Kafamı iki yana salladıktan sonra kahvemden bir yudum alıp, "Hiç," diye mırıldandım. "Adı tuhaf geldi adamın. Kendisiyle çok uyumlu bir ismi var."

"Tuhaf denmez ona, asil denir." Büşra kıkırdadı. "Ama evet, bayağı uyumlu... Karanlık bir prens gibi, değil mi? Onun gibi bir adamla aşk yaşadığını düşünsene? Tıpkı peri masallarındaki gibi... Üniversiteli genç kız ve zengin, ultra yakışıklı, genç iş adamı! Pardon, prens diyecektim, dilim sürçtü."

Bu düşünce beni duraksattı. O adam ve prens olmak? Onu beyaz atıyla düşünmek bile kahkaha patlatma isteğimi tetiklemişti. Onu beyaz bir atın üstünde düşünemiyordum. Kesinlikle simsiyah, kadife gibi parlak bir at ona göre olurdu.

"Karanlık Prens," diye mırıldandım bakışlarım tekrar kahve bardağının içine yönelirken. "İlginçmiş."

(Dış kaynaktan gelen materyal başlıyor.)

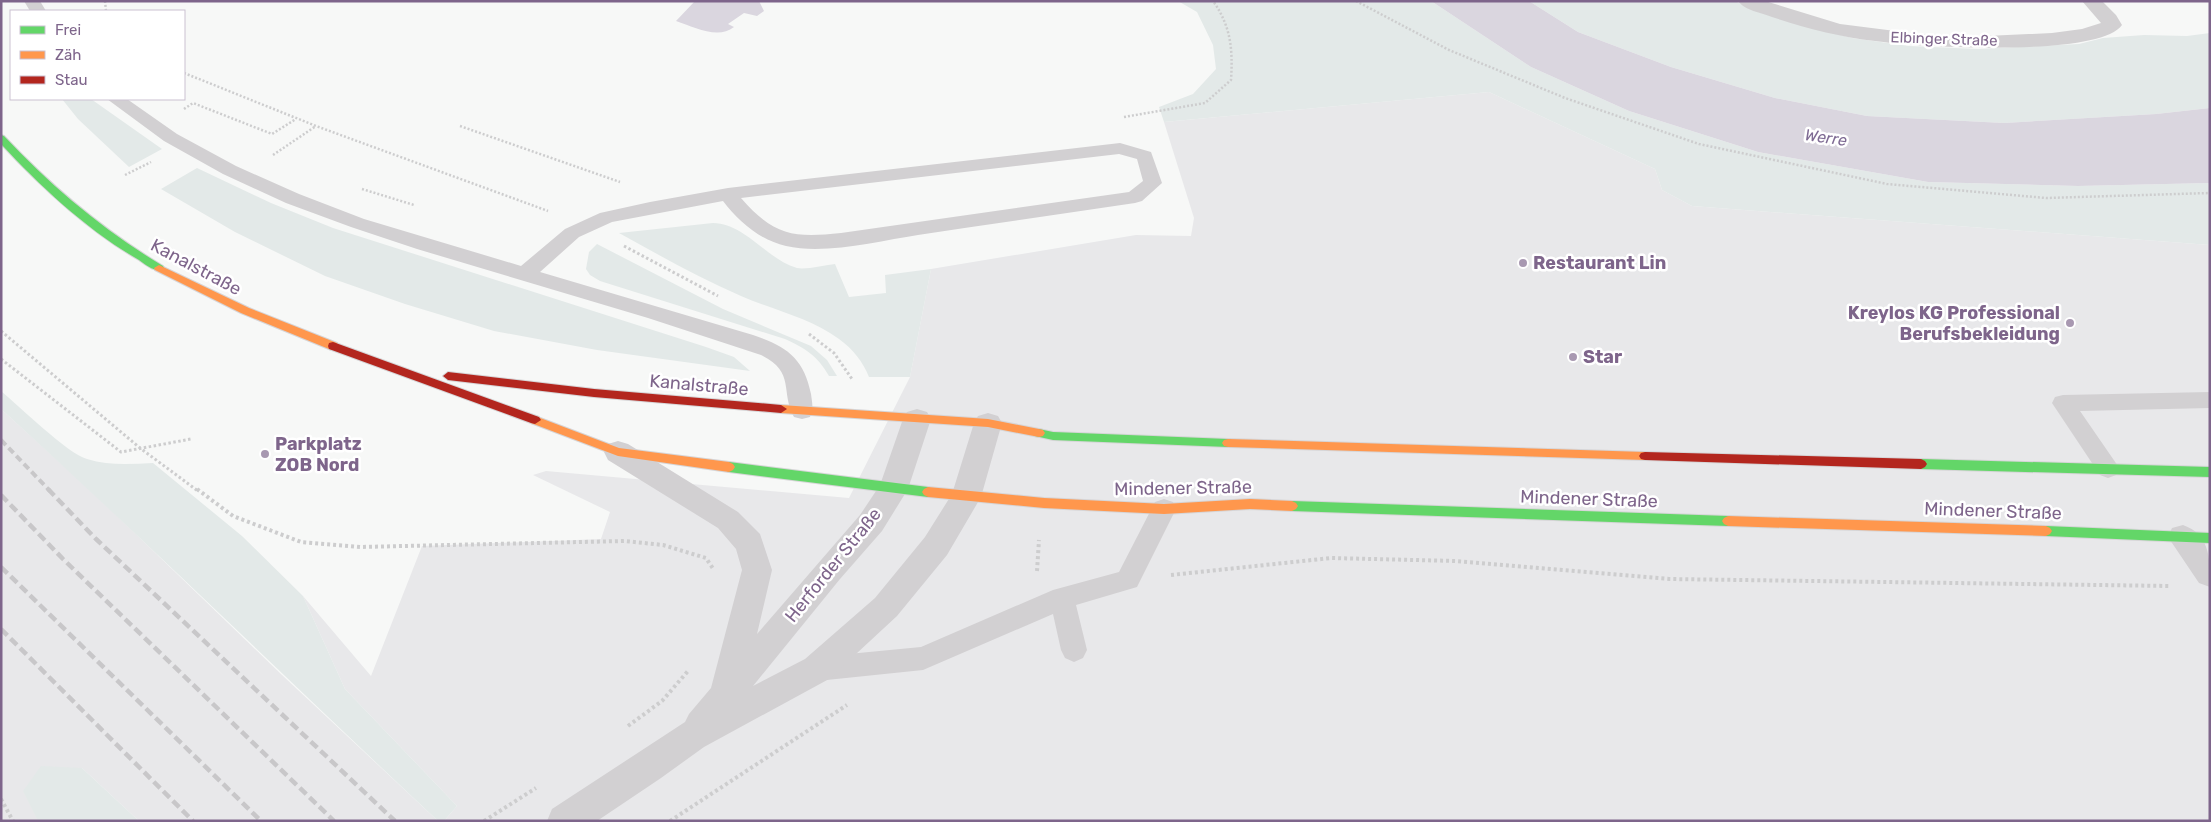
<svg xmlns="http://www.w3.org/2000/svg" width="2211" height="822" font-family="Rubik,sans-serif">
	<rect width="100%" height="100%" fill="#f7f8f7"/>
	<!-- built -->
	<path fill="#e8e8ea" d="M1489,92L1655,169L1662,190L1692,206L2210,245V821H444L457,806L345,689L303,596L371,676L422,546L601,539L610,512L533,475L546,471L849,498L910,377L931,269L1136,235L1191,236L1194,218L1164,122Z
		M1,409L88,488L282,675L438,821H139L82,768L85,821H1Z"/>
	<!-- green -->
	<path fill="#e3e9e8" d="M1178,1H1431L1531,67L1629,111L1758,152L1928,182L2078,186L2210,183V245L1692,206L1662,190L1655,169L1489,92L1164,122L1159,107L1193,94L1216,69L1213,45L1197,12Z
		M1529,1H1734L1783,19L1852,38L1909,46L1978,49L2079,44L2103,38L2144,35L2187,36L2210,33V108L2156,114L2004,123L1867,116L1775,98L1671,67L1578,32Z
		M62,99H91L162,149L129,167L78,119Z
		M197,168L271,203L333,228L706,347L734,357L750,371L597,350L494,331L405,304L325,276L235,232L161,189Z
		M713,223C746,224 766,259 797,268C805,270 826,265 835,264L849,297L886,293L885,275L931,269L910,377H869C863,362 853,349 839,339C811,318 773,310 741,296C699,278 659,255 619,233Z
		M597,244L723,309L811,346L827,360L837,376H829C817,355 806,349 785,339L600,281L590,275L586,269L589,252Z
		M1,391C19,406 68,454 87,459C109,466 131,464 153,463L242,536L303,596L345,689L457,806L444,821H438C292,684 149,544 1,409Z
		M41,766L82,768L139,821H38L23,791Z"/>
	<!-- water -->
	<path fill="#dad6df" d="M695,1H759L764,11L757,16L744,13L728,24L734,27C718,40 694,27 676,21Z
		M1431,1H1529L1578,32L1671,67L1775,98L1867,116L2004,123L2156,114L2210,108V183L2078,186L1928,182L1758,152L1629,111L1531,67Z"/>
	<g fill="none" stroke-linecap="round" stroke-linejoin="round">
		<defs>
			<path id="fast" d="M1,135L4,136C52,187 103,230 163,266L164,268L163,270C154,272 146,265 139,260C87,230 42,188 1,144Z
				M1039,429L1053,432L1228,439L1232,440L1234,443L1232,446L1228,447L1053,440L1035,436L1033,433L1035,430Z
				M1921,459L2210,467V477L1921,469L1917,467L1915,464L1917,461Z
				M729,462L928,487L932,489L934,492L932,495L928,497L729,472L725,470L723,467L725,464Z
				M1292,501L1728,516L1732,518L1734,521L1732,524L1728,526L1292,511L1288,509L1286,506L1288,503Z
				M2046,526L2210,533V543L2046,536L2042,534L2040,531L2042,528Z"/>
			<path id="slow" d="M159,265L249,308L337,343L338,346L333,350L329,349L241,313L155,270L154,268Z
				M781,405L988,419L1039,429L1043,430L1045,433L1043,436L1039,437L988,427L781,413L775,409Z
				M535,416L619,448L729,462L733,464L735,467L733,470L729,472L618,456L531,423L529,420Z
				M1228,439L1645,452L1649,453L1651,456L1649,459L1645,460L1228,447L1224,446L1222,443L1224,440Z
				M928,487L1044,498L1164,504L1250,499L1292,501L1296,503L1298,506L1296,509L1292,511L1250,509L1164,514L1044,508L928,497L924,495L922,492L924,489Z
				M1728,516L2046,526L2050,528L2052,531L2050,534L2046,536L1728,526L1724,524L1722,521L1724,518Z"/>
			<path id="jam" d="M333,342L539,417L541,420L535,424L531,423L329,349L328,346L329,343Z
				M448,372L594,389L781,405L787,409L781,413L594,397L448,380L443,376Z
				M1645,452L1921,459L1925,461L1927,464L1925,467L1921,469L1645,460L1641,459L1639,456L1641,453Z"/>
		</defs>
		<!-- fast casing -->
		<use href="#fast" stroke="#d6d5d7" stroke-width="2"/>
		<!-- slow casing -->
		<use href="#slow" stroke="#d6d5d7" stroke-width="2"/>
		<!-- jam casing -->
		<use href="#jam" stroke="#d6d5d7" stroke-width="2"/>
		<!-- path-far2 -->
		<path stroke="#cdcdce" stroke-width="2.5" stroke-dasharray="2 2" stroke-linecap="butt" d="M105,1L106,11
			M1356,1L1449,50L1565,98L1699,144L1887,184L2046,198L2210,193
			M184,73L316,126L548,211
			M184,109L193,103L272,134L296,119
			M1124,117L1205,103L1231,80C1233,50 1231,26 1213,1
			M460,126L620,182
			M273,155L316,126
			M125,175L151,162
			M362,189L414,205"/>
		<!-- path-far1 -->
		<path stroke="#cdcdce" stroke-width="3" stroke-dasharray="2.5 2.5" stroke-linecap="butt" d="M624,246L718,296
			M1,331L140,448L198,491
			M809,334L834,353L852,379
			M1,359L121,452L191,439"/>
		<!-- path -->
		<path stroke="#cdcdce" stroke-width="4" stroke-dasharray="3 3" stroke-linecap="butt" d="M197,489L233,516L301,542L360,547L625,541L663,545L706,558L714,570
			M1037,571L1039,540
			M1171,575L1331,558L1456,561L1669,579L2170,586
			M628,726L662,701L688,671
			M1,799L13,821
			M484,821L536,788
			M670,821L847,705"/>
		<!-- lane -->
		<path fill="#d2d0d2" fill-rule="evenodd" d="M24,1H40L46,11H30Z
			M107,99H127L177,134L236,166L299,194L364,219L521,266L565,229L600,213L650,202L728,188L1120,143L1151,152L1162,183L1142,201L1135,203C1063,214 990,224 918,235C879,241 825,255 786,246C760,240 739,222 723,201L612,222L579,237L540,272L753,335C786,346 804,358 811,394C812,402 814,409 810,417L802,419L794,417C780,392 796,372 761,355L648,318L417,249L351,227L286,203L223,174L164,141ZM1119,154L1137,159L1143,181L1129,192L841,233C794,238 774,236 741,198Z
			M2210,392V408L2080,411L2120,469L2116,475L2108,478L2100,475L2052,403L2055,397L2063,395Z
			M1164,499L1173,502L1176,509L1137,587L1076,605L1087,650L1083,658L1074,662L1065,658L1061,650L1053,614L923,670L817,681L808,677L804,669L808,661L817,657L921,647L1053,590L1119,572L1155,502Z"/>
		<!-- street -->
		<path fill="#d2d0d2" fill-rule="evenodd" d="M1738,1H1765L1840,24L1919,34L1986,36L2052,33L2082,29L2101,23L2082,1H2102L2116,15L2122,25C2099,58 1916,47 1875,41C1840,37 1805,28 1772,17C1762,13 1744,10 1738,1Z
			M917,409L927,412L931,419L908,489L882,531L840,579L753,686L805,659L875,598L925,537L952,494L974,423L978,416L988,413L998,416L1002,423L981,497L947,555L897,616L829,679L704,747L661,778L597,821H547L552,809L685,722L689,714L711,688L742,570L736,549L718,528L608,460L604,452L608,444L618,441L628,444L738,512L760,534L772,570L757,634L860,515L880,485L903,419L907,412Z
			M2183,525C2211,535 2210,560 2210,587L2199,583L2168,537L2172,528Z"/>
		<!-- fast -->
		<use href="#fast" fill="#63d668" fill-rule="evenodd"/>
		<!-- slow -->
		<use href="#slow" fill="#ff974d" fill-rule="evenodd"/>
		<!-- jam -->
		<use href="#jam" fill="#b3261e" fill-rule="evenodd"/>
		<!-- rail-far1 -->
		<path stroke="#c8c7c9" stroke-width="4" stroke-dasharray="7 4" stroke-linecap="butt" d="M1,440L50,491"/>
		<!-- rail -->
		<path stroke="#c8c7c9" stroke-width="4.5" stroke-dasharray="9 4.5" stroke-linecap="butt" d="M48,489L96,539L395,821
			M1,495L63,559L334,821
			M1,567L261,821
			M1,629L193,821"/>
	</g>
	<!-- markers -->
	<g fill="#a898b1" stroke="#fff" stroke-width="2">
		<circle cx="1523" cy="263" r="5"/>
		<circle cx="2070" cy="323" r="5"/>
		<circle cx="1573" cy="357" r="5"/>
		<circle cx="265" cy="454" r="5"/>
	</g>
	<g text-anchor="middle" stroke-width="5" stroke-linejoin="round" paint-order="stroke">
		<!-- far-street labels -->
		<g font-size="15" fill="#7e658b" stroke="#fff">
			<text transform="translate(1944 39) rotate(2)" y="5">Elbinger Straße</text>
		</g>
		<!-- far-water labels -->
		<g font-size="16" font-style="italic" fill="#7f6b94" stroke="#fff">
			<text transform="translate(1826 137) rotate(8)" y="6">Werre</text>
		</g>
		<!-- poi labels -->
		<g font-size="18" font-weight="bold" fill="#7e658b" stroke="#fff" text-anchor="start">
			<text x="1533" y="269">Restaurant Lin</text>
			<text x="2060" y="319" text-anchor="end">Kreylos KG Professional<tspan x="2060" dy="21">Berufsbekleidung</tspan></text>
			<text x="1583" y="363">Star</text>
			<text x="275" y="450">Parkplatz<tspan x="275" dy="21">ZOB Nord</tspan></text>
		</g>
		<!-- street labels -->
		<g font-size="18" fill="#7e658b" stroke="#fff">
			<text transform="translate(196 267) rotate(28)" y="6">Kanalstraße</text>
			<text transform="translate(699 385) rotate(5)" y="6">Kanalstraße</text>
			<text transform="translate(1183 488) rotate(-1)" y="6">Mindener Straße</text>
			<text transform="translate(1589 499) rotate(2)" y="6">Mindener Straße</text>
			<text transform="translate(1993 511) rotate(2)" y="6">Mindener Straße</text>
			<text transform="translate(833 565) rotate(-51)" y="6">Herforder Straße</text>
		</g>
	</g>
	<!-- border -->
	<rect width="2211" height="822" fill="none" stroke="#7e658b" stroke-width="5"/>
	<!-- legend -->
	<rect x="10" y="10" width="175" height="90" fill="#ffffff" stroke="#cbc1d1"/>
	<rect x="20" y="26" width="25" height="8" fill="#63d668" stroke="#cbc1d1"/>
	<text x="55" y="35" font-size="15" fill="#7e658b">Frei</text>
	<rect x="20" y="51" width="25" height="8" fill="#ff974d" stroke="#cbc1d1"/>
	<text x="55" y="60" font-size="15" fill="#7e658b">Zäh</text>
	<rect x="20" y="76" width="25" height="8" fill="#b3261e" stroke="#cbc1d1"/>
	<text x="55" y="85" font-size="15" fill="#7e658b">Stau</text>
</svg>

"Belki de yalnızca buraya geleceği için siyah giymeyi tercih etmiştir. Bilirsin işte, konferans falan... Ciddi görünmek tek dertleri olmaz mı öyle adamların? Ah, bilmiyorum." Büşra'ya baktım, ayakkabısının burnuyla zemini deşerken gözleri de oradaydı. "Onun gibi bir adamı kırmızı pantolonla düşünsene?" Aynı anda yüzümüzü buruşturduk, Büşra kahkaha attı. "Düşündün, değil mi? Düşündün..."

"Sayende..."

"Siyahlar içinde oldukça karizmatikti. Ama beyazın içindeki görüntüsü nasıl olurdu merak etmedim desem yalan olur," dedi ağzını eğerek. Onu beyazlar içinde düşününce kaşlarım çatıldı. Bu kesinlikle siyaha edilen en büyük hakaret olurdu.

Büşra oturduğu yerden kalkıp ceketini aldı ve "Hadi ders var," dedi içinde sıcak çikolata olduğunu düşündüğüm bardağını bankın üstüne bırakarak. "Ha bir de... Dekanın odasına çekileceksin bence. Çünkü bizim dekan o aileyi bayağı seviyormuş diye duydum..."

"O aileyi statü açlığı yüzünden herkesin seveceği kesin," diye homurdandım ayağa kalkarken.

"Ablan bir şey dedi mi?"

Büşra ile birlikte fakülte binasına doğru yürürken, "Yok," dedim omuz silkerek. "Karşılaşmadık." Ablamın bir ton laf edeceğini biliyordum, aynı şekilde bölüm başkanı ve dekanın da beni haşlayacağı kesindi.


🦋


Çaresi bulunamamış bir hastalığa yakalanmıştım da, bir türlü ölemiyordum sanki.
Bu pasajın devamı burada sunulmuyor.